In other words: be more worried about crushing their love of reading/ math/ nature than about whether or not they can read or multiply or identify a leaf.
Usually it’s the adult’s anxiety that does more harm than the child’s own slow pace! The patience required on our end is really the difficult part.
Here’s a bit of wisdom on homeschooling from a veteran mom with successful and faithful adult children now, and how that woman's son was a slow early learner.
Sally Clarkson has also written a book with her now-adult son, about how he struggled with high energy, OCD, and anxiety. He’s now a successful filmmaker. The book is called Different: The Story of an Outside-the-Box Kid and the Mom Who Loved Him.
If your child needs practical help (speech therapy, for example), try to get that help in a way that’s encouraging and not discouraging for the child.
Resources*
For You as a Parent:
The book that comes up over and over again as a key recommendation is:
Teaching from Rest by (veteran homeschooling mom of 6) Sarah McKenzie.
Others that seem universally popular:
The Mission of Motherhood and Awakening Wonder by Sally Clarkson (another veteran homeschooling mother!)
Real Learning Revisited by Elizabeth Foss (now that many of her 9 homeschooled children are grown, she’s revisited a book she wrote when they were younger.)
This new Substack letter occasionally features “how we homeschool” essays from families around the world, and she also recently did a survey about reasons people homeschool. (Catherine is a non-religious new homeschooling mother of two, so offers a different perspective from the others.)
Regarding Learning:
The Well Trained Mind by Susan Wise Bauer (and accompanying resources)
She’s also written (the hugely popular with kids) The Story of the World audio books. They are well-loved, but at a few points, fairly anti-Catholic... here is one Catholic mom's way of dealing with that. (see the other books in her list for good resources)
Sarah McKenzie’s podcast, Read Aloud Revival has LOADS of great episodes with genuinely helpful perspectives and resources, and she runs an online community to help families get more out of their reading lives: Read Aloud Revival Premium. The book lists on her website are super helpful.
Designing Your Own Classical Curriculum by Laura Berquist
There are many, many good curricula out there - the challenge is really not to get overwhelmed or paralyzed in the research and decision making. Remember that curricula are just tools to a greater goal.

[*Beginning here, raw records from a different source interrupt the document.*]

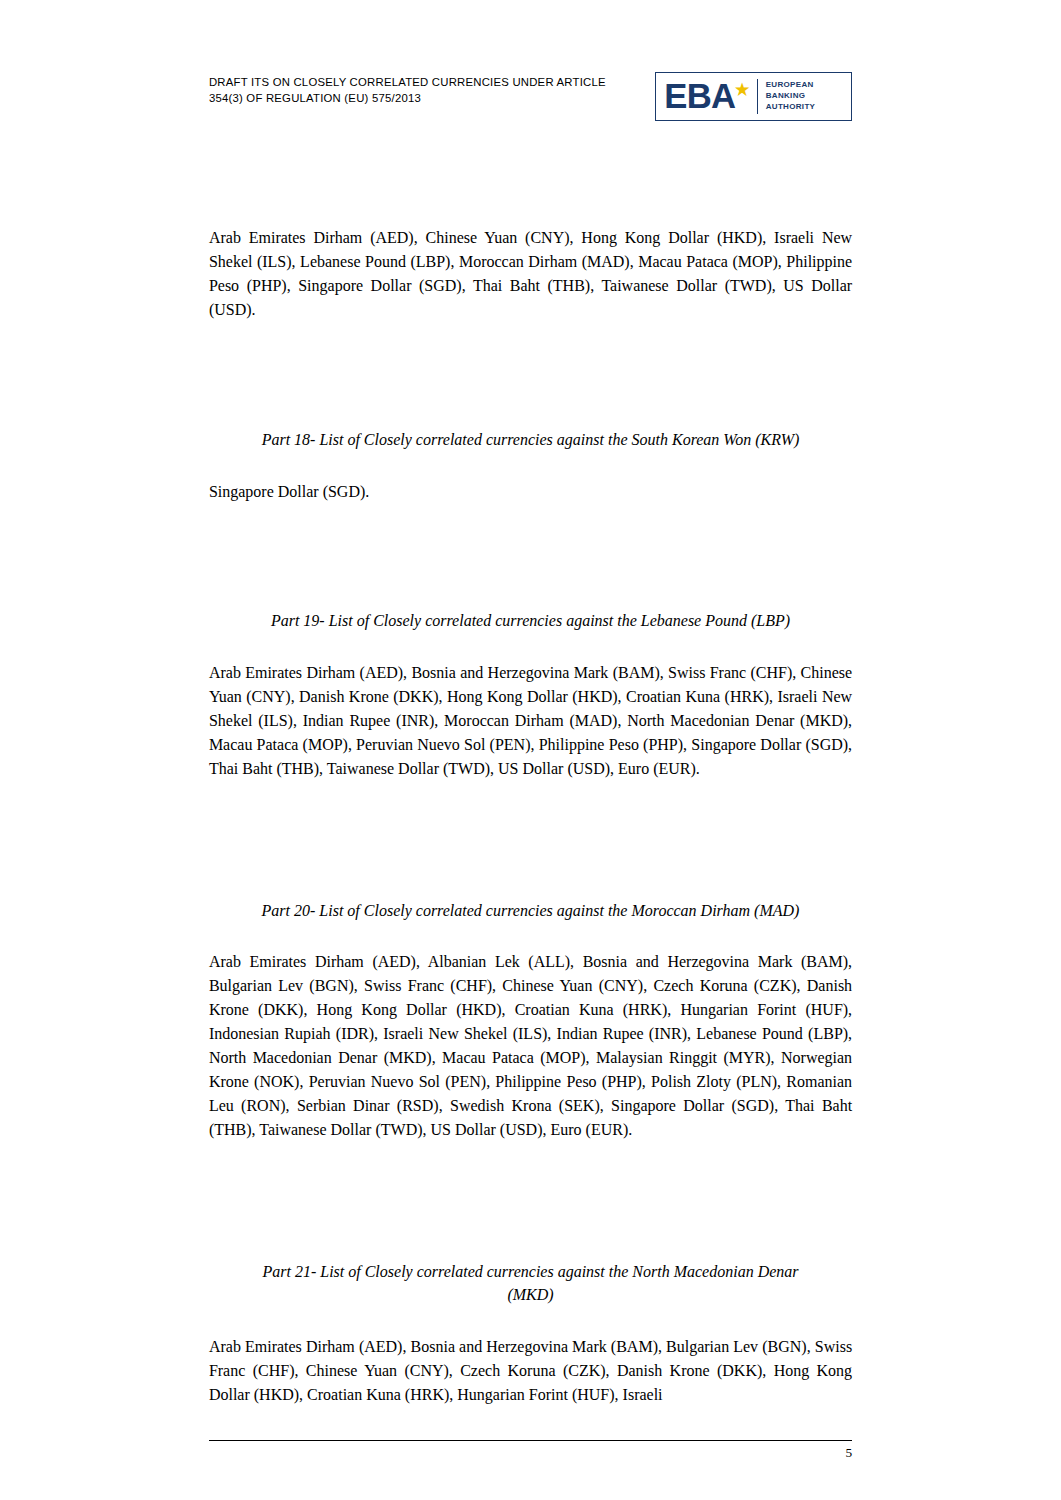Draft ITS on closely correlated currencies under Article
354(3) of Regulation (EU) 575/2013
EBA★
EUROPEAN
BANKING
AUTHORITY
Arab Emirates Dirham (AED), Chinese Yuan (CNY), Hong Kong Dollar (HKD), Israeli New Shekel (ILS), Lebanese Pound (LBP), Moroccan Dirham (MAD), Macau Pataca (MOP), Philippine Peso (PHP), Singapore Dollar (SGD), Thai Baht (THB), Taiwanese Dollar (TWD), US Dollar (USD).
Part 18- List of Closely correlated currencies against the South Korean Won (KRW)
Singapore Dollar (SGD).
Part 19- List of Closely correlated currencies against the Lebanese Pound (LBP)
Arab Emirates Dirham (AED), Bosnia and Herzegovina Mark (BAM), Swiss Franc (CHF), Chinese Yuan (CNY), Danish Krone (DKK), Hong Kong Dollar (HKD), Croatian Kuna (HRK), Israeli New Shekel (ILS), Indian Rupee (INR), Moroccan Dirham (MAD), North Macedonian Denar (MKD), Macau Pataca (MOP), Peruvian Nuevo Sol (PEN), Philippine Peso (PHP), Singapore Dollar (SGD), Thai Baht (THB), Taiwanese Dollar (TWD), US Dollar (USD), Euro (EUR).
Part 20- List of Closely correlated currencies against the Moroccan Dirham (MAD)
Arab Emirates Dirham (AED), Albanian Lek (ALL), Bosnia and Herzegovina Mark (BAM), Bulgarian Lev (BGN), Swiss Franc (CHF), Chinese Yuan (CNY), Czech Koruna (CZK), Danish Krone (DKK), Hong Kong Dollar (HKD), Croatian Kuna (HRK), Hungarian Forint (HUF), Indonesian Rupiah (IDR), Israeli New Shekel (ILS), Indian Rupee (INR), Lebanese Pound (LBP), North Macedonian Denar (MKD), Macau Pataca (MOP), Malaysian Ringgit (MYR), Norwegian Krone (NOK), Peruvian Nuevo Sol (PEN), Philippine Peso (PHP), Polish Zloty (PLN), Romanian Leu (RON), Serbian Dinar (RSD), Swedish Krona (SEK), Singapore Dollar (SGD), Thai Baht (THB), Taiwanese Dollar (TWD), US Dollar (USD), Euro (EUR).
Part 21- List of Closely correlated currencies against the North Macedonian Denar
(MKD)
Arab Emirates Dirham (AED), Bosnia and Herzegovina Mark (BAM), Bulgarian Lev (BGN), Swiss Franc (CHF), Chinese Yuan (CNY), Czech Koruna (CZK), Danish Krone (DKK), Hong Kong Dollar (HKD), Croatian Kuna (HRK), Hungarian Forint (HUF), Israeli
5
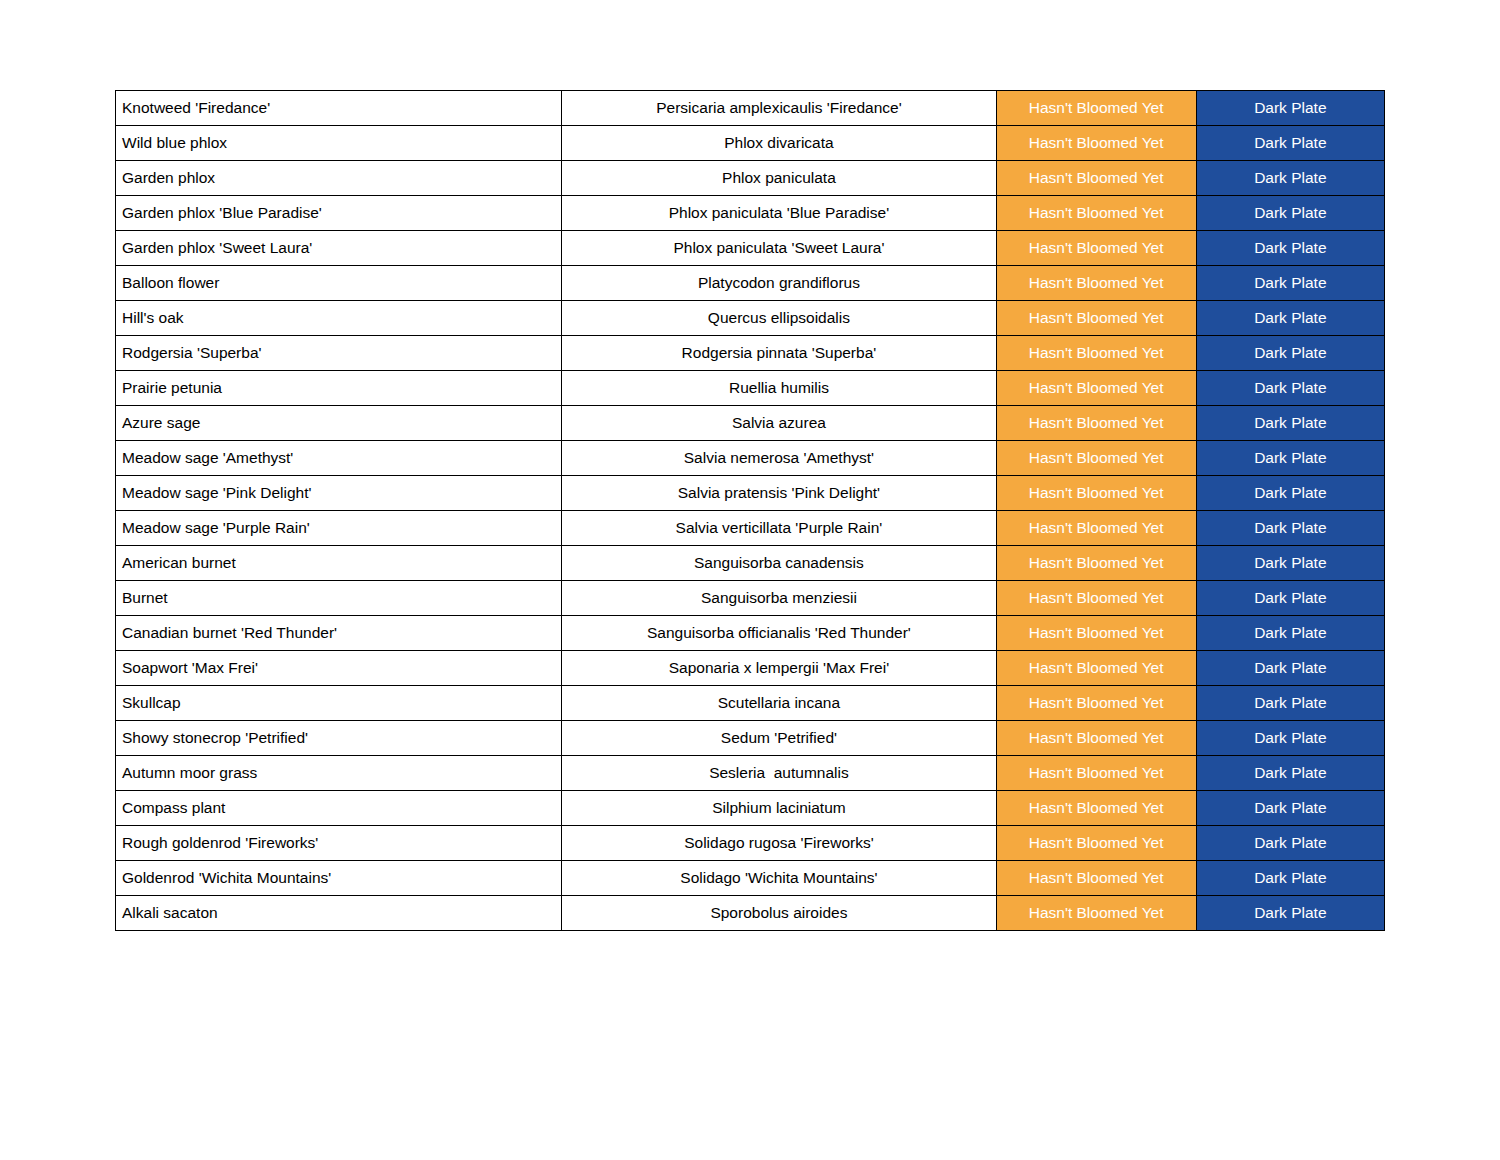| Knotweed 'Firedance' | Persicaria amplexicaulis 'Firedance' | Hasn't Bloomed Yet | Dark Plate |
| Wild blue phlox | Phlox divaricata | Hasn't Bloomed Yet | Dark Plate |
| Garden phlox | Phlox paniculata | Hasn't Bloomed Yet | Dark Plate |
| Garden phlox 'Blue Paradise' | Phlox paniculata 'Blue Paradise' | Hasn't Bloomed Yet | Dark Plate |
| Garden phlox 'Sweet Laura' | Phlox paniculata 'Sweet Laura' | Hasn't Bloomed Yet | Dark Plate |
| Balloon flower | Platycodon grandiflorus | Hasn't Bloomed Yet | Dark Plate |
| Hill's oak | Quercus ellipsoidalis | Hasn't Bloomed Yet | Dark Plate |
| Rodgersia 'Superba' | Rodgersia pinnata 'Superba' | Hasn't Bloomed Yet | Dark Plate |
| Prairie petunia | Ruellia humilis | Hasn't Bloomed Yet | Dark Plate |
| Azure sage | Salvia azurea | Hasn't Bloomed Yet | Dark Plate |
| Meadow sage 'Amethyst' | Salvia nemerosa 'Amethyst' | Hasn't Bloomed Yet | Dark Plate |
| Meadow sage 'Pink Delight' | Salvia pratensis 'Pink Delight' | Hasn't Bloomed Yet | Dark Plate |
| Meadow sage 'Purple Rain' | Salvia verticillata 'Purple Rain' | Hasn't Bloomed Yet | Dark Plate |
| American burnet | Sanguisorba canadensis | Hasn't Bloomed Yet | Dark Plate |
| Burnet | Sanguisorba menziesii | Hasn't Bloomed Yet | Dark Plate |
| Canadian burnet 'Red Thunder' | Sanguisorba officianalis 'Red Thunder' | Hasn't Bloomed Yet | Dark Plate |
| Soapwort 'Max Frei' | Saponaria x lempergii 'Max Frei' | Hasn't Bloomed Yet | Dark Plate |
| Skullcap | Scutellaria incana | Hasn't Bloomed Yet | Dark Plate |
| Showy stonecrop 'Petrified' | Sedum 'Petrified' | Hasn't Bloomed Yet | Dark Plate |
| Autumn moor grass | Sesleria autumnalis | Hasn't Bloomed Yet | Dark Plate |
| Compass plant | Silphium laciniatum | Hasn't Bloomed Yet | Dark Plate |
| Rough goldenrod 'Fireworks' | Solidago rugosa 'Fireworks' | Hasn't Bloomed Yet | Dark Plate |
| Goldenrod 'Wichita Mountains' | Solidago 'Wichita Mountains' | Hasn't Bloomed Yet | Dark Plate |
| Alkali sacaton | Sporobolus airoides | Hasn't Bloomed Yet | Dark Plate |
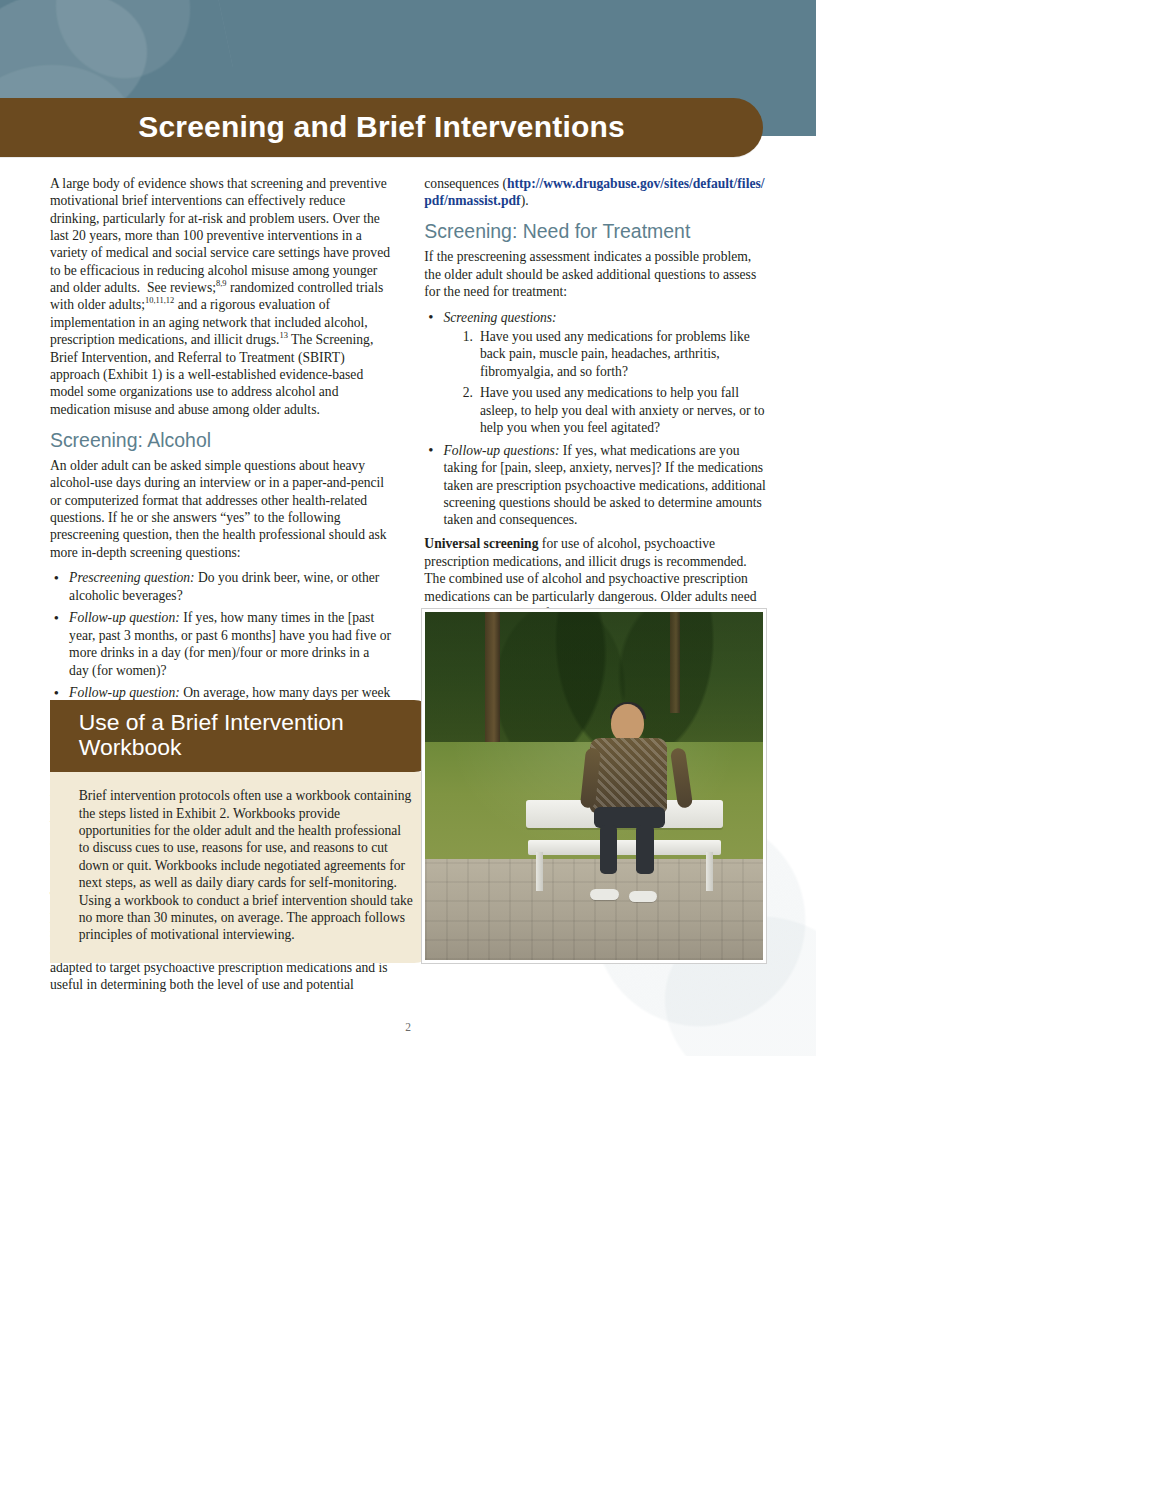Screening and Brief Interventions
A large body of evidence shows that screening and preventive motivational brief interventions can effectively reduce drinking, particularly for at-risk and problem users. Over the last 20 years, more than 100 preventive interventions in a variety of medical and social service care settings have proved to be efficacious in reducing alcohol misuse among younger and older adults. See reviews;8,9 randomized controlled trials with older adults;10,11,12 and a rigorous evaluation of implementation in an aging network that included alcohol, prescription medications, and illicit drugs.13 The Screening, Brief Intervention, and Referral to Treatment (SBIRT) approach (Exhibit 1) is a well-established evidence-based model some organizations use to address alcohol and medication misuse and abuse among older adults.
Screening: Alcohol
An older adult can be asked simple questions about heavy alcohol-use days during an interview or in a paper-and-pencil or computerized format that addresses other health-related questions. If he or she answers “yes” to the following prescreening question, then the health professional should ask more in-depth screening questions:
Prescreening question: Do you drink beer, wine, or other alcoholic beverages?
Follow-up question: If yes, how many times in the [past year, past 3 months, or past 6 months] have you had five or more drinks in a day (for men)/four or more drinks in a day (for women)?
Follow-up question: On average, how many days per week do you drink alcoholic beverages?
Follow-up question if the person drinks alcohol weekly or more often: On a day when you drink alcohol, how many drinks do you have?
A useful validated screening instrument is the Alcohol Use Disorders Identification Test (AUDIT), which was developed by the World Health Organization as a brief screening tool for excessive drinking.14,15,16,17
Screening: Psychoactive Medication
To screen for psychoactive medication misuse, health care professionals can ask the older adult to complete a structured screening questionnaire (either self-administered or staff-administered). The ASSIST drug use questionnaire has been adapted to target psychoactive prescription medications and is useful in determining both the level of use and potential consequences (http://www.drugabuse.gov/sites/default/files/pdf/nmassist.pdf).
Screening: Need for Treatment
If the prescreening assessment indicates a possible problem, the older adult should be asked additional questions to assess for the need for treatment:
Screening questions:
Have you used any medications for problems like back pain, muscle pain, headaches, arthritis, fibromyalgia, and so forth?
Have you used any medications to help you fall asleep, to help you deal with anxiety or nerves, or to help you when you feel agitated?
Follow-up questions: If yes, what medications are you taking for [pain, sleep, anxiety, nerves]? If the medications taken are prescription psychoactive medications, additional screening questions should be asked to determine amounts taken and consequences.
Universal screening for use of alcohol, psychoactive prescription medications, and illicit drugs is recommended. The combined use of alcohol and psychoactive prescription medications can be particularly dangerous. Older adults need to know the dangers of mixing these substances.
Use of a Brief Intervention Workbook
Brief intervention protocols often use a workbook containing the steps listed in Exhibit 2. Workbooks provide opportunities for the older adult and the health professional to discuss cues to use, reasons for use, and reasons to cut down or quit. Workbooks include negotiated agreements for next steps, as well as daily diary cards for self-monitoring. Using a workbook to conduct a brief intervention should take no more than 30 minutes, on average. The approach follows principles of motivational interviewing.
2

Some advice from a Veteran (20 year) Homeschool Mom:
I asked my friend who has been doing this for two decades what her main piece of advice would be. Here’s what she said:
I’d encourage any homeschooling mom to write down her reasons for homeschooling as a reminder and inspiration for when the going gets tough. Also to have her kids (especially the boys) come up with rules for their homeschool together with her and their schedule to stick to. I did that with [the wild 8 year old boy] this year and it’s in the front of his binder and really helpful to refer to.
Practical Conclusions
Pray. Talk with your spouse. Together, decide what is most important for your family. Get clear priorities on what education is for and then make your decisions accordingly.
Gather information, but if you feel overwhelmed into decision paralysis, it’s time to stop. Make good (not “the best”!) decisions for a set amount of time, then pause to review in light of your main priorities.
Don’t quit on your worst day.
Trust that God loves your children even more than you do. You’re not alone in this parenting gig.
*I don’t make any money for suggesting resources [how I wish I did!] - I’ve just been paying attention to this area for a long time and seen the same things recommended over and over.